Task item: In the listing below, copy word for word every line from the one containing "Blank cell under needle" through the end of the listing, including both ends. Leave the pictures out.

Exercise inputs:
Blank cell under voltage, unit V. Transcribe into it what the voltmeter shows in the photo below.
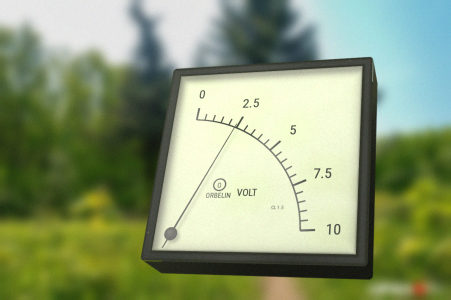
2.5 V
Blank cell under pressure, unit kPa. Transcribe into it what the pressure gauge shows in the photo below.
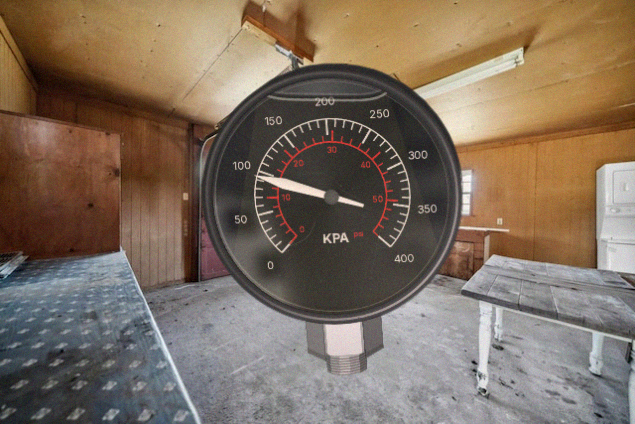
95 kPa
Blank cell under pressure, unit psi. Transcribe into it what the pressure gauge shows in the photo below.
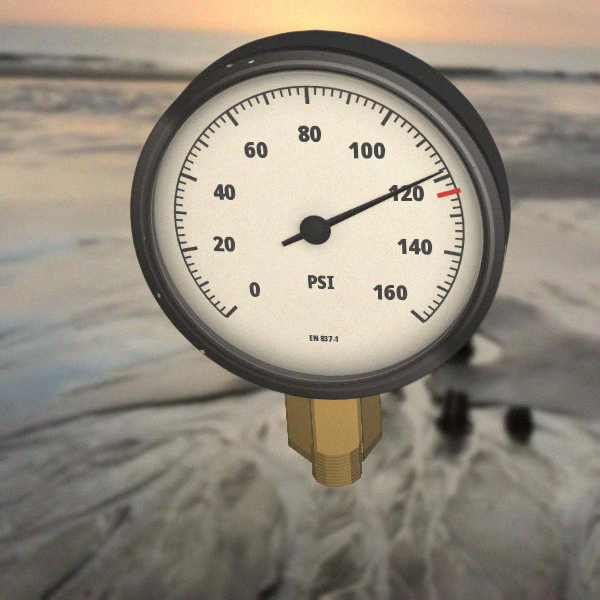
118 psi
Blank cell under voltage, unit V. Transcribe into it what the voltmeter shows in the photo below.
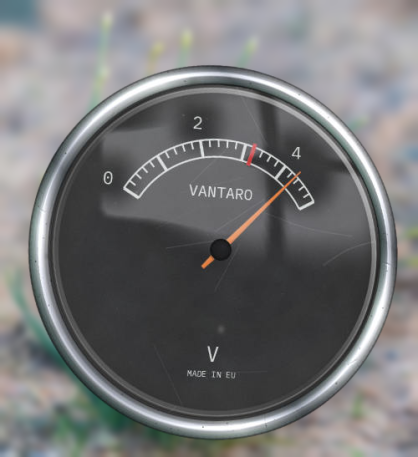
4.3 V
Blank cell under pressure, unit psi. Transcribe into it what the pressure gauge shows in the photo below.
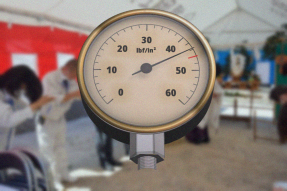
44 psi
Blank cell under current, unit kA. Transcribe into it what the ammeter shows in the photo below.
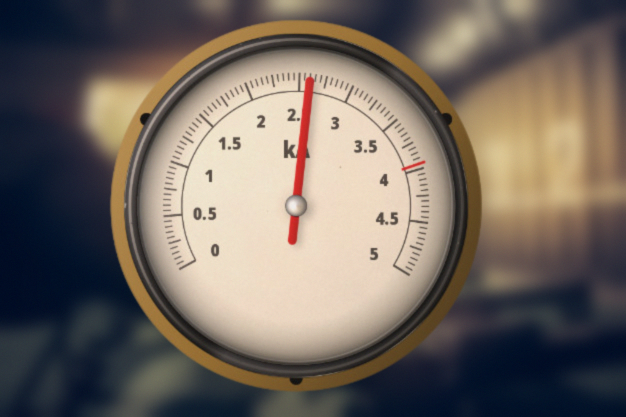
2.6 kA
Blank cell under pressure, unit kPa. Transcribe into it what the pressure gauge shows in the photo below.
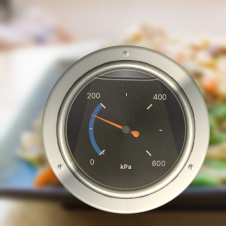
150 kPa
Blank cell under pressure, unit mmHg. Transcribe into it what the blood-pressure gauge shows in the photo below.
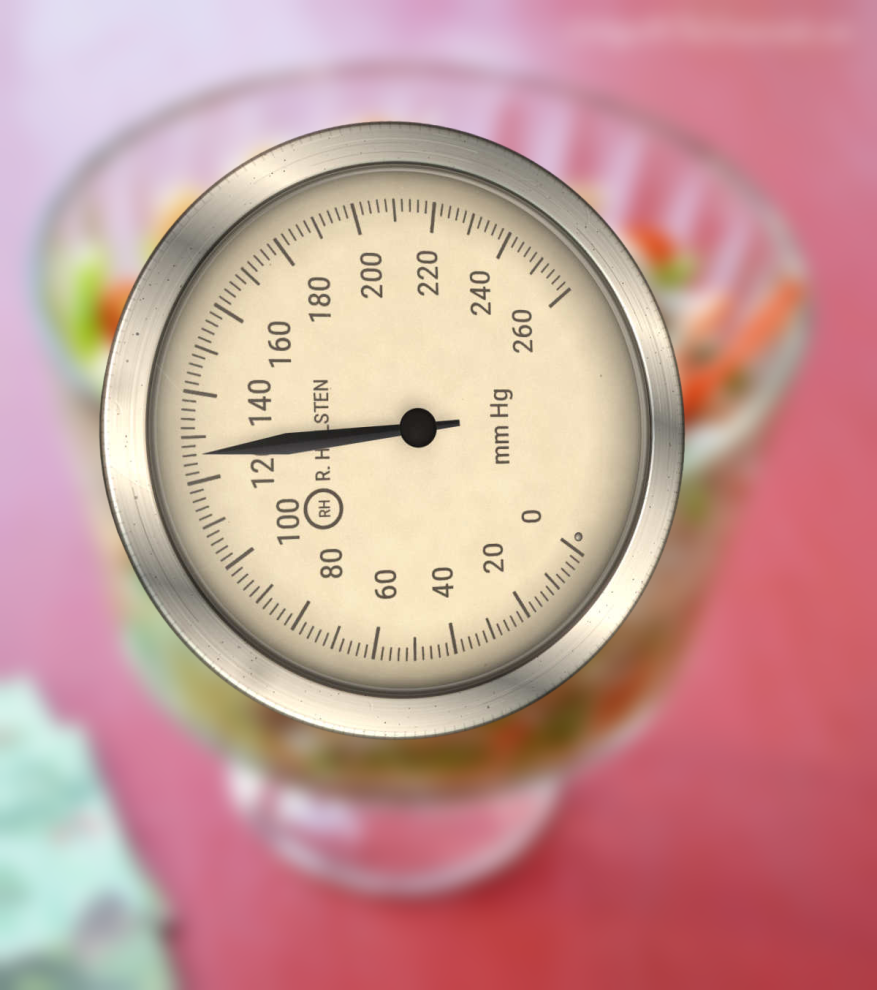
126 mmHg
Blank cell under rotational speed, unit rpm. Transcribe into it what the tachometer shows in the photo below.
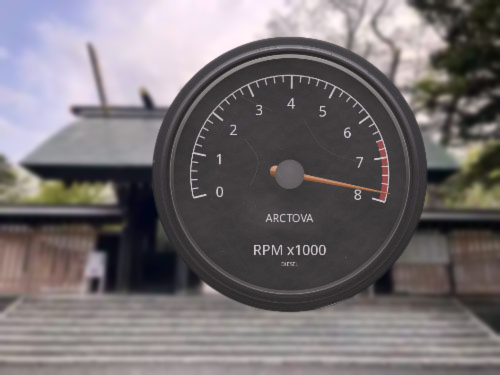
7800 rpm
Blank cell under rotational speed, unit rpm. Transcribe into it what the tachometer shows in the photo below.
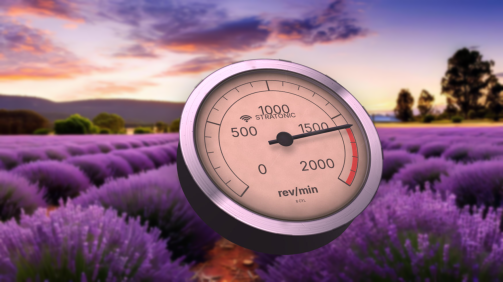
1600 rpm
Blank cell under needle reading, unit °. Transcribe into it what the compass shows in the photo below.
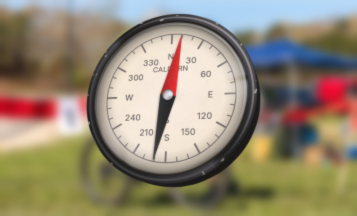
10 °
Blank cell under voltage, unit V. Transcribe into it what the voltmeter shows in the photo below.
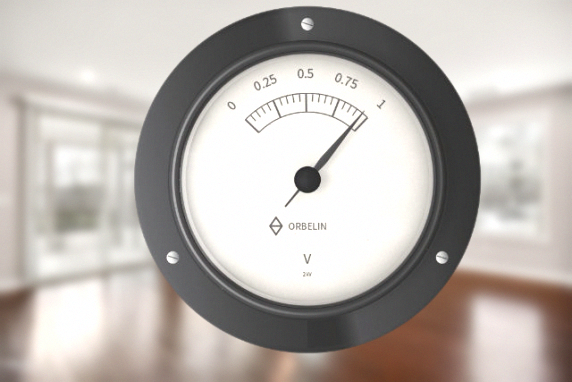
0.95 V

Output:
Blank cell under needle reading, unit °. Transcribe into it what the compass shows in the photo below.
10 °
Blank cell under voltage, unit V. Transcribe into it what the voltmeter shows in the photo below.
0.95 V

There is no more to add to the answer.